## EXCERPTED PASSAGE
----

MayaGueguen commented 8 months ago

Indeed, I did a mistake in the code in how to retrieve params.train values. I just pushed a correction onto the github version. Could you try and reinstall biomod2 to test ? :pray:

haglad commented 8 months ago

Hi Maya, Thanks so much! I just reinstalled biomod2 and ran my code again. It continued on with the a new but repeating error message for each dataset.

R version 4.3.2 (2023-10-31 ucrt) -- "Eye Holes"
Copyright (C) 2023 The R Foundation for Statistical Computing
Platform: x86_64-w64-mingw32/x64 (64-bit)

R is free software and comes with ABSOLUTELY NO WARRANTY.
You are welcome to redistribute it under certain conditions.
Type 'license()' or 'licence()' for distribution details.

  Natural language support but running in an English locale

R is a collaborative project with many contributors.
Type 'contributors()' for more information and
'citation()' on how to cite R or R packages in publications.

Type 'demo()' for some demos, 'help()' for on-line help, or
'help.start()' for an HTML browser interface to help.
Type 'q()' to quit R.

[Workspace loaded from ~/.RData]

> devtools::install_github("biomodhub/biomod2", dependencies = TRUE)
Downloading GitHub repo biomodhub/biomod2@HEAD
These packages have more recent versions available.
It is recommended to update all of them.
Which would you like to update?

 1: All                                 
 2: CRAN packages only                  
 3: None                                
 4: rlang      (1.1.1  -> 1.1.3 ) [CRAN]
 5: glue       (1.6.2  -> 1.7.0 ) [CRAN]
 6: cli        (3.6.1  -> 3.6.2 ) [CRAN]
 7: vctrs      (0.6.2  -> 0.6.5 ) [CRAN]
 8: stringi    (1.7.12 -> 1.8.3 ) [CRAN]
 9: Rcpp       (1.0.10 -> 1.0.12) [CRAN]
10: curl       (5.1.0  -> 5.2.0 ) [CRAN]
11: utf8       (1.2.3  -> 1.2.4 ) [CRAN]
12: fansi      (1.0.5  -> 1.0.6 ) [CRAN]
13: purrr      (1.0.1  -> 1.0.2 ) [CRAN]
14: dplyr      (1.1.3  -> 1.1.4 ) [CRAN]
15: callr      (3.7.3  -> 3.7.5 ) [CRAN]
16: digest     (0.6.33 -> 0.6.34) [CRAN]
17: sp         (1.6-0  -> 2.1-3 ) [CRAN]
18: timechange (0.2.0  -> 0.3.0 ) [CRAN]
19: later      (1.3.1  -> 1.3.2 ) [CRAN]
20: httpuv     (1.6.11 -> 1.6.14) [CRAN]
21: terra      (1.7-55 -> 1.7-71) [CRAN]

Enter one or more numbers, or an empty line to skip updates: 3
── R CMD build ──────────────────────────────────────────────────────────────────────────────────────────────────────────────────
✔  checking for file 'C:\Users\haley\AppData\Local\Temp\RtmpEfBnHR\remotes4988bf924b6\biomodhub-biomod2-2de3c87/DESCRIPTION' ...
─  preparing 'biomod2': (1.7s)
✔  checking DESCRIPTION meta-information ...

----

## RECORDS PROVIDED
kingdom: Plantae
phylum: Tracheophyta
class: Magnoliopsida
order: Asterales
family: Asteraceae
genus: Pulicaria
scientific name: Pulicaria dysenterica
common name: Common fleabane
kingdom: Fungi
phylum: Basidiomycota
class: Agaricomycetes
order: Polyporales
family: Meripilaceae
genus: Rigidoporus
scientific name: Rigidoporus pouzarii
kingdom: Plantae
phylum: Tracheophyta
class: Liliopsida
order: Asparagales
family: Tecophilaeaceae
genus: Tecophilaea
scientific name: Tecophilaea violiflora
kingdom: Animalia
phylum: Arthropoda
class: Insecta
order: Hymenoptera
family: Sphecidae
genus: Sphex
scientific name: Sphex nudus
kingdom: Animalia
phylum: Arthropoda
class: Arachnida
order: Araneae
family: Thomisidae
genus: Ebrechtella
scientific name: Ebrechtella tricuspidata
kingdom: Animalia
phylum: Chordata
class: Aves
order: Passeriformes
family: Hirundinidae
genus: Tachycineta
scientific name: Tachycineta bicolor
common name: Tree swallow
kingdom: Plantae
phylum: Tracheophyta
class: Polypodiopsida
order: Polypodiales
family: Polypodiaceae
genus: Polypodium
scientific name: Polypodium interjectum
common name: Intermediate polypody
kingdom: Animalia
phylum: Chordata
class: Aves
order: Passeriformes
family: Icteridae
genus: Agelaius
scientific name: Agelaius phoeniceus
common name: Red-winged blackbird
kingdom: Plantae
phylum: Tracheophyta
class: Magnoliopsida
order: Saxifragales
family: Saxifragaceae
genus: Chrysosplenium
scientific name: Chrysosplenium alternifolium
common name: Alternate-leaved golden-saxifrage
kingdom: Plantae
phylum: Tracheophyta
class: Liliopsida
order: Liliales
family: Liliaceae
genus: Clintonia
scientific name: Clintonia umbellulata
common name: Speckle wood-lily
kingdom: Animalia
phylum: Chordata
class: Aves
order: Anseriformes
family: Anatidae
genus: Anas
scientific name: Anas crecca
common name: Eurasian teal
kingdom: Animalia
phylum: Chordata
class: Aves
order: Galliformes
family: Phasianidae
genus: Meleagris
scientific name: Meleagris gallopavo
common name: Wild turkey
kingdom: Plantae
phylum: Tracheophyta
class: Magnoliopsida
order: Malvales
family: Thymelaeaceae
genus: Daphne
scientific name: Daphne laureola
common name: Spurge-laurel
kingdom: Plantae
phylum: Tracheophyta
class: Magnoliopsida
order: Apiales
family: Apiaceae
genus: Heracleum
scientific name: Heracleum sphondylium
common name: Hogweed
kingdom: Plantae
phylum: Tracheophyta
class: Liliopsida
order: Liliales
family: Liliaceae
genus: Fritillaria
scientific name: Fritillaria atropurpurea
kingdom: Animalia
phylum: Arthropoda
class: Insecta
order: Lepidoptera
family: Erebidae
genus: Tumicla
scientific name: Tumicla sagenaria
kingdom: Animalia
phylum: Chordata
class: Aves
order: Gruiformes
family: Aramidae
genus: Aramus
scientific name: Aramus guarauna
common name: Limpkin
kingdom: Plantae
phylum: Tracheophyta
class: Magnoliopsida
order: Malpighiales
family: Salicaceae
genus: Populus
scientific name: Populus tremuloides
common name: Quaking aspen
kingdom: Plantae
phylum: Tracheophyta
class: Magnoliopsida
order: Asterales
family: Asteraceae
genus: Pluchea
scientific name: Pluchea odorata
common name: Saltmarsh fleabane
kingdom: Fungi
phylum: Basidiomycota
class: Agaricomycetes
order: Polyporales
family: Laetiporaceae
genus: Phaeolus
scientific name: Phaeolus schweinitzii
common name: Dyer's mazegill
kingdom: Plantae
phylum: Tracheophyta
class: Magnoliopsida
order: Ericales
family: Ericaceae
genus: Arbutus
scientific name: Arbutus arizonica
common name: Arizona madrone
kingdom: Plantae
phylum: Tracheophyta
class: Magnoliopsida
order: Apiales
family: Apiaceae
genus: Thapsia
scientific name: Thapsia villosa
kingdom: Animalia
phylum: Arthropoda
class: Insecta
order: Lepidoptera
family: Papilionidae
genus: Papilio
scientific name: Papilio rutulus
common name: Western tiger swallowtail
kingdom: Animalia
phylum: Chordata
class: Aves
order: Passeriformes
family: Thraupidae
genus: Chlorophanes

----

## EXERCISE TASKS
**a)** Answer each question from the biomod2 thread.
(i) Which R version does the console report?
(ii) What number was entered at the prompt asking which packages to update?
(iii) What version change is listed for terra?
**b)** In the biomod2 thread, take the lines starting at "[Workspace loaded from" and ending at "all of them.", rename "repo" as "repository", and write them out.
Answer from the biomod2 thread alone.

## RESULTS
**a)**
(i) R version 4.3.2 (2023-10-31 ucrt), "Eye Holes"
(ii) 3
(iii) 1.7-55 -> 1.7-71

**b)**
[Workspace loaded from ~/.RData]

> devtools::install_github("biomodhub/biomod2", dependencies = TRUE)
Downloading GitHub repository biomodhub/biomod2@HEAD
These packages have more recent versions available.
It is recommended to update all of them.